Propidium monoazide (PMA) is a photoreactive DNA-binding dye that preferentially binds to dsDNA. It is used to detect viable microorganisms by qPCR. Visible light (high power halogen lamps or specific LED devices) induces a photoreaction of the chemical that will lead to a covalent bond with PMA and the dsDNA. The mechanism of DNA modification by PMA can be seen in this protocol. This process renders the DNA insoluble and results in its loss during subsequent genomic DNA extraction. Theoretically, dead microorganisms lose their capability to maintain their membranes intact, which leaves the "naked" DNA in the cytosol ready to react with PMA. DNA of living organisms are not exposed to the PMA, as they have an intact cell membrane.
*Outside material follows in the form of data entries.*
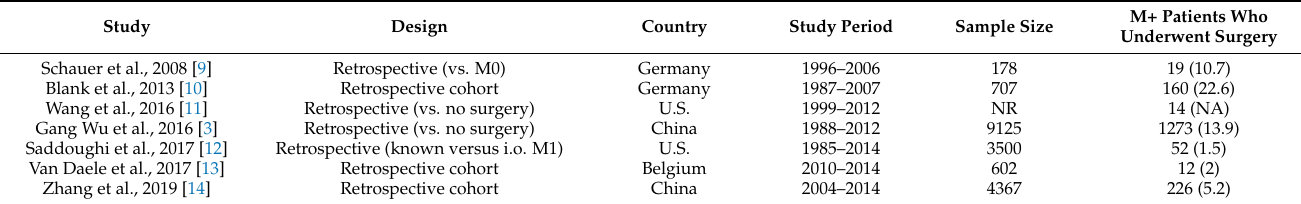
Table 1. Summary of included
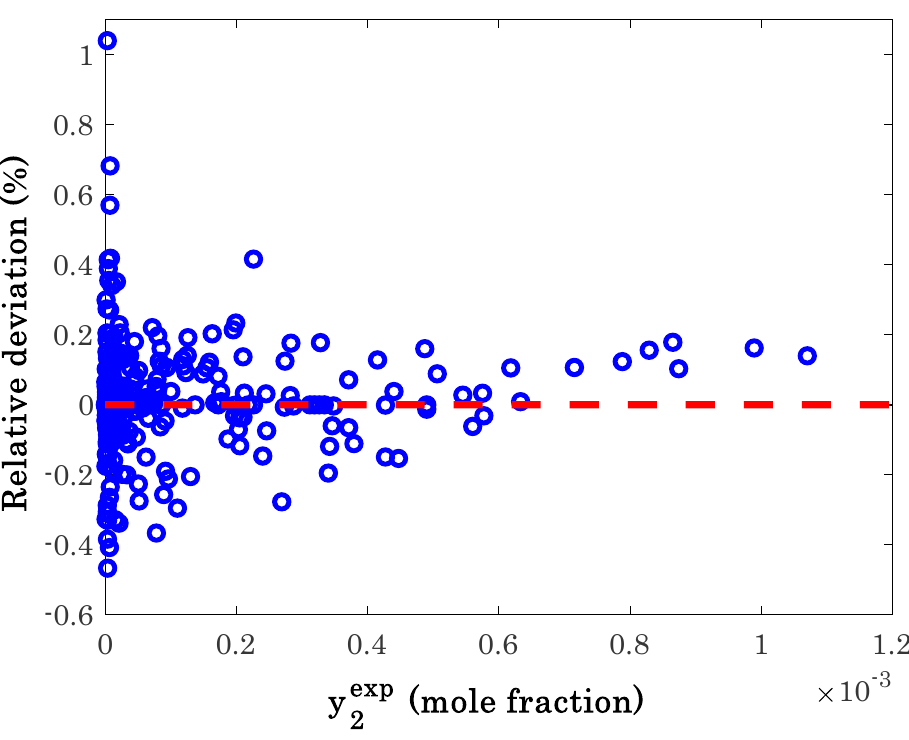
Figure 8. The observed relative deviations for estimating each experimental measurement of anti-cancer drug solubility in supercritical carbon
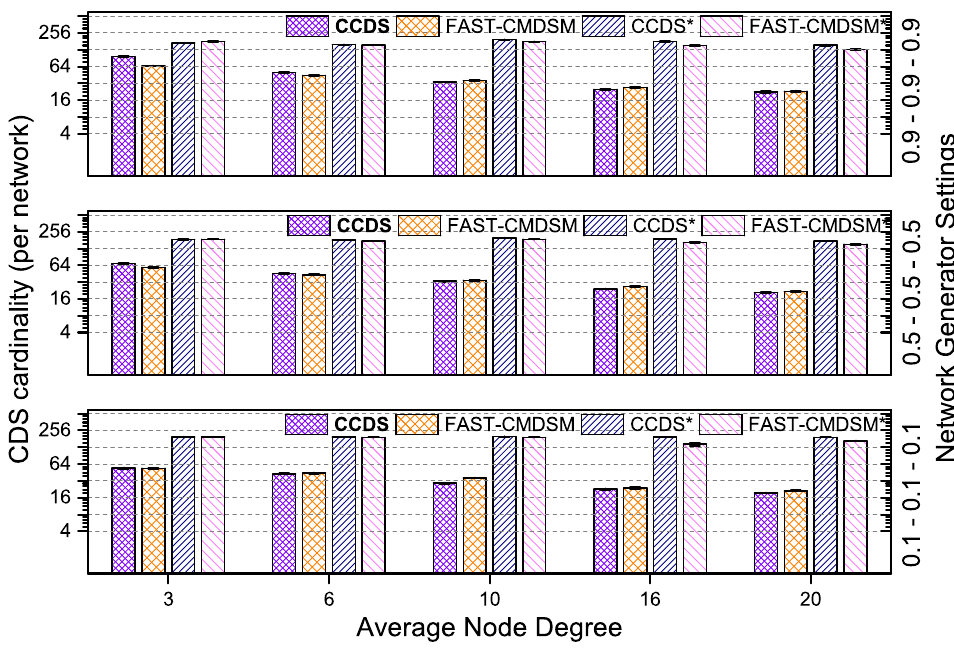
Figure 5. Impact of topology density (CDS size aggregated over all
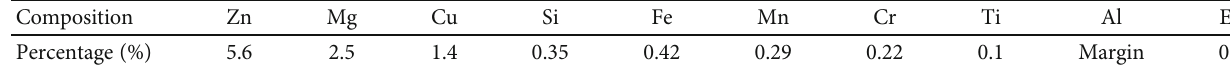
Table 1: 7075-T6 aluminum alloy composition.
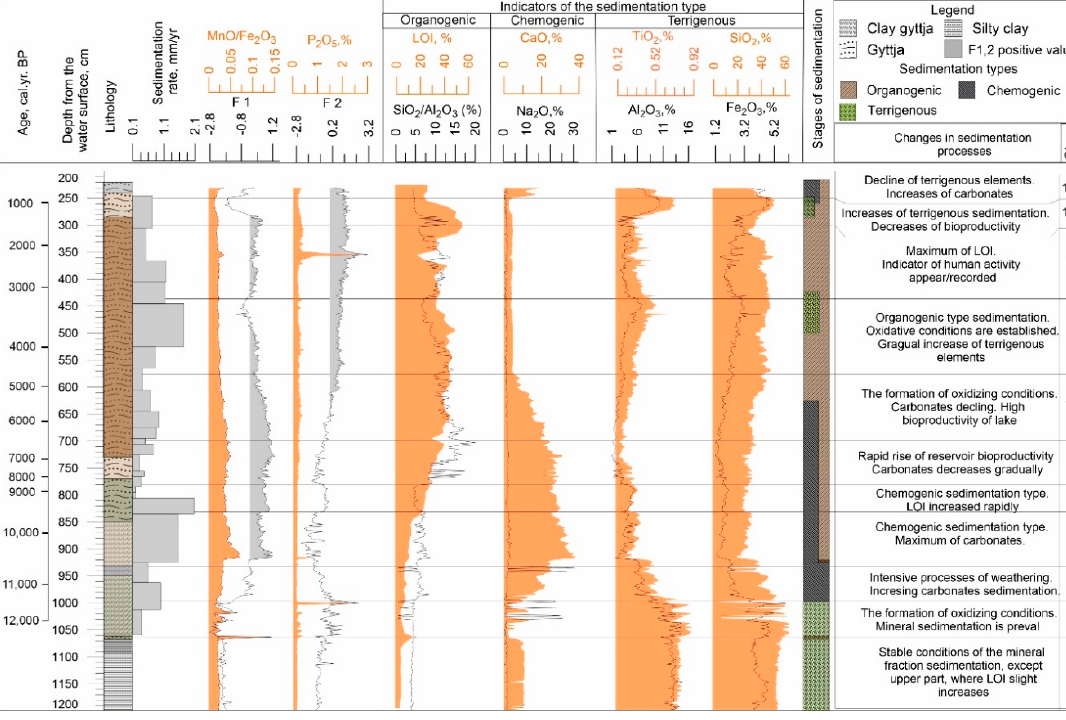
Figure 5. The reconstruction of sedimentation changes.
After treatment with the chemical, only the DNA from living bacteria is usable in qPCR, allowing to obtain only the amplified DNA of living organisms. This is helpful in determining which pathogens are active in specific samples. The main use of PMA is in Viability PCR but the same principle can be applied in flow cytometry or fluorescence microscopy.

However, the ability of PMA in differentiating viable and non-viable cells varies for different bacteria. An example is that the permeability of PMA to gram-positive and gram-negative cell membranes is different. Therefore, the application of PMA to mixed communities is still limited.

PMA was developed at Biotium, Inc. as an improvement on ethidium monoazide (EMA). PMA provides better discrimination between live and dead bacteria because it is excluded from live cells more efficiently than EMA.